- _WHAT TO DO_: Give the listing again in full, exactly as written.

- _PROVIDED RECORDS_:

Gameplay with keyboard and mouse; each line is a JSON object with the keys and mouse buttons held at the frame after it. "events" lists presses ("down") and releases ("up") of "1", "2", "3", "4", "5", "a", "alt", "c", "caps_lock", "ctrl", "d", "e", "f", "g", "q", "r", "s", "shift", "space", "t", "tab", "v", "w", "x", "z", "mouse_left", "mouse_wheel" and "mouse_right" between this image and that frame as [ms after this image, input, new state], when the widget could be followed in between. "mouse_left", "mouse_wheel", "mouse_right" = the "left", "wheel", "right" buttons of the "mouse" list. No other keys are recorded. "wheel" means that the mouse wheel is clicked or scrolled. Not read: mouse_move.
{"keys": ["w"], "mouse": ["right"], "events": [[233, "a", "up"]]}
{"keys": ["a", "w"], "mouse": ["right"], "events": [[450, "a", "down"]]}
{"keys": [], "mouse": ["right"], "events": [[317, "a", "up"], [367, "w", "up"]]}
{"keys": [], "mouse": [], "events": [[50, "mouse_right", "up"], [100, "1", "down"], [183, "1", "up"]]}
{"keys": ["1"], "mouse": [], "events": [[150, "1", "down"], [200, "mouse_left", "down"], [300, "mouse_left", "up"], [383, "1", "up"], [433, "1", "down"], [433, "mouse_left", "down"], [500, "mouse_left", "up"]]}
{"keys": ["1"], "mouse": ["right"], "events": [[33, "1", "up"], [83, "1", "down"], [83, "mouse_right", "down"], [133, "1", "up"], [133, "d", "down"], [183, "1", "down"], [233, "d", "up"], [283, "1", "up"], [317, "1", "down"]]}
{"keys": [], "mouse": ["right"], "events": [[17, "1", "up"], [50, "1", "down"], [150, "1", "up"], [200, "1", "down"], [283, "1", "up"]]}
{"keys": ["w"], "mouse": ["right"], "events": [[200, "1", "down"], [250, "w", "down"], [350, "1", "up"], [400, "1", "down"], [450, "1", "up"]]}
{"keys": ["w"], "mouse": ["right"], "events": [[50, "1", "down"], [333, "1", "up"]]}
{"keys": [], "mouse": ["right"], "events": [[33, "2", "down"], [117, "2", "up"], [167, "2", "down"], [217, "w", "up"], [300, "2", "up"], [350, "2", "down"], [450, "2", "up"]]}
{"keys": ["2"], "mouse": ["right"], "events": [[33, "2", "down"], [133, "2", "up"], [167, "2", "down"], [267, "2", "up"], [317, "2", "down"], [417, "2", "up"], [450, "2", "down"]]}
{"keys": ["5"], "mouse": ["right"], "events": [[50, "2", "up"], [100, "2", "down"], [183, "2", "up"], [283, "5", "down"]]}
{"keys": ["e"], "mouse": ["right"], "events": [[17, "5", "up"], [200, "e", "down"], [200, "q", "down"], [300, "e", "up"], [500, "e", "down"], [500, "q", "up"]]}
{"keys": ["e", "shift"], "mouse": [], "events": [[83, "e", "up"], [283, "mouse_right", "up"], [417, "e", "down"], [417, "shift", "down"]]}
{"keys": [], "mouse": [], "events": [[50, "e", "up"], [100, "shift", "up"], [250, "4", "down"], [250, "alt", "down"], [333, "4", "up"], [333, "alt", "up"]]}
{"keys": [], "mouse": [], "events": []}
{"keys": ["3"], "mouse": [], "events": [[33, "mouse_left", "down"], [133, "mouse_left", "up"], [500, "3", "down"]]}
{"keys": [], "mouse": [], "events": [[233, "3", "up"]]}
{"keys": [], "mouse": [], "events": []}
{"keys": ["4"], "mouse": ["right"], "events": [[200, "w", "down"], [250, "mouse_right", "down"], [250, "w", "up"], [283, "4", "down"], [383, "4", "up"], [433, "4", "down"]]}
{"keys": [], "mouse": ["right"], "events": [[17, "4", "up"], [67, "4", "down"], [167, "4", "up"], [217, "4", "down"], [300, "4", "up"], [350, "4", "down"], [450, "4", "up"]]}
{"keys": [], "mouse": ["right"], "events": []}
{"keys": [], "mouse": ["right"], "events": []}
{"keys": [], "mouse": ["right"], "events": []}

- _EXERCISE OUTPUT_:
Gameplay with keyboard and mouse; each line is a JSON object with the keys and mouse buttons held at the frame after it. "events" lists presses ("down") and releases ("up") of "1", "2", "3", "4", "5", "a", "alt", "c", "caps_lock", "ctrl", "d", "e", "f", "g", "q", "r", "s", "shift", "space", "t", "tab", "v", "w", "x", "z", "mouse_left", "mouse_wheel" and "mouse_right" between this image and that frame as [ms after this image, input, new state], when the widget could be followed in between. "mouse_left", "mouse_wheel", "mouse_right" = the "left", "wheel", "right" buttons of the "mouse" list. No other keys are recorded. "wheel" means that the mouse wheel is clicked or scrolled. Not read: mouse_move.
{"keys": ["w"], "mouse": ["right"], "events": [[233, "a", "up"]]}
{"keys": ["a", "w"], "mouse": ["right"], "events": [[450, "a", "down"]]}
{"keys": [], "mouse": ["right"], "events": [[317, "a", "up"], [367, "w", "up"]]}
{"keys": [], "mouse": [], "events": [[50, "mouse_right", "up"], [100, "1", "down"], [183, "1", "up"]]}
{"keys": ["1"], "mouse": [], "events": [[150, "1", "down"], [200, "mouse_left", "down"], [300, "mouse_left", "up"], [383, "1", "up"], [433, "1", "down"], [433, "mouse_left", "down"], [500, "mouse_left", "up"]]}
{"keys": ["1"], "mouse": ["right"], "events": [[33, "1", "up"], [83, "1", "down"], [83, "mouse_right", "down"], [133, "1", "up"], [133, "d", "down"], [183, "1", "down"], [233, "d", "up"], [283, "1", "up"], [317, "1", "down"]]}
{"keys": [], "mouse": ["right"], "events": [[17, "1", "up"], [50, "1", "down"], [150, "1", "up"], [200, "1", "down"], [283, "1", "up"]]}
{"keys": ["w"], "mouse": ["right"], "events": [[200, "1", "down"], [250, "w", "down"], [350, "1", "up"], [400, "1", "down"], [450, "1", "up"]]}
{"keys": ["w"], "mouse": ["right"], "events": [[50, "1", "down"], [333, "1", "up"]]}
{"keys": [], "mouse": ["right"], "events": [[33, "2", "down"], [117, "2", "up"], [167, "2", "down"], [217, "w", "up"], [300, "2", "up"], [350, "2", "down"], [450, "2", "up"]]}
{"keys": ["2"], "mouse": ["right"], "events": [[33, "2", "down"], [133, "2", "up"], [167, "2", "down"], [267, "2", "up"], [317, "2", "down"], [417, "2", "up"], [450, "2", "down"]]}
{"keys": ["5"], "mouse": ["right"], "events": [[50, "2", "up"], [100, "2", "down"], [183, "2", "up"], [283, "5", "down"]]}
{"keys": ["e"], "mouse": ["right"], "events": [[17, "5", "up"], [200, "e", "down"], [200, "q", "down"], [300, "e", "up"], [500, "e", "down"], [500, "q", "up"]]}
{"keys": ["e", "shift"], "mouse": [], "events": [[83, "e", "up"], [283, "mouse_right", "up"], [417, "e", "down"], [417, "shift", "down"]]}
{"keys": [], "mouse": [], "events": [[50, "e", "up"], [100, "shift", "up"], [250, "4", "down"], [250, "alt", "down"], [333, "4", "up"], [333, "alt", "up"]]}
{"keys": [], "mouse": [], "events": []}
{"keys": ["3"], "mouse": [], "events": [[33, "mouse_left", "down"], [133, "mouse_left", "up"], [500, "3", "down"]]}
{"keys": [], "mouse": [], "events": [[233, "3", "up"]]}
{"keys": [], "mouse": [], "events": []}
{"keys": ["4"], "mouse": ["right"], "events": [[200, "w", "down"], [250, "mouse_right", "down"], [250, "w", "up"], [283, "4", "down"], [383, "4", "up"], [433, "4", "down"]]}
{"keys": [], "mouse": ["right"], "events": [[17, "4", "up"], [67, "4", "down"], [167, "4", "up"], [217, "4", "down"], [300, "4", "up"], [350, "4", "down"], [450, "4", "up"]]}
{"keys": [], "mouse": ["right"], "events": []}
{"keys": [], "mouse": ["right"], "events": []}
{"keys": [], "mouse": ["right"], "events": []}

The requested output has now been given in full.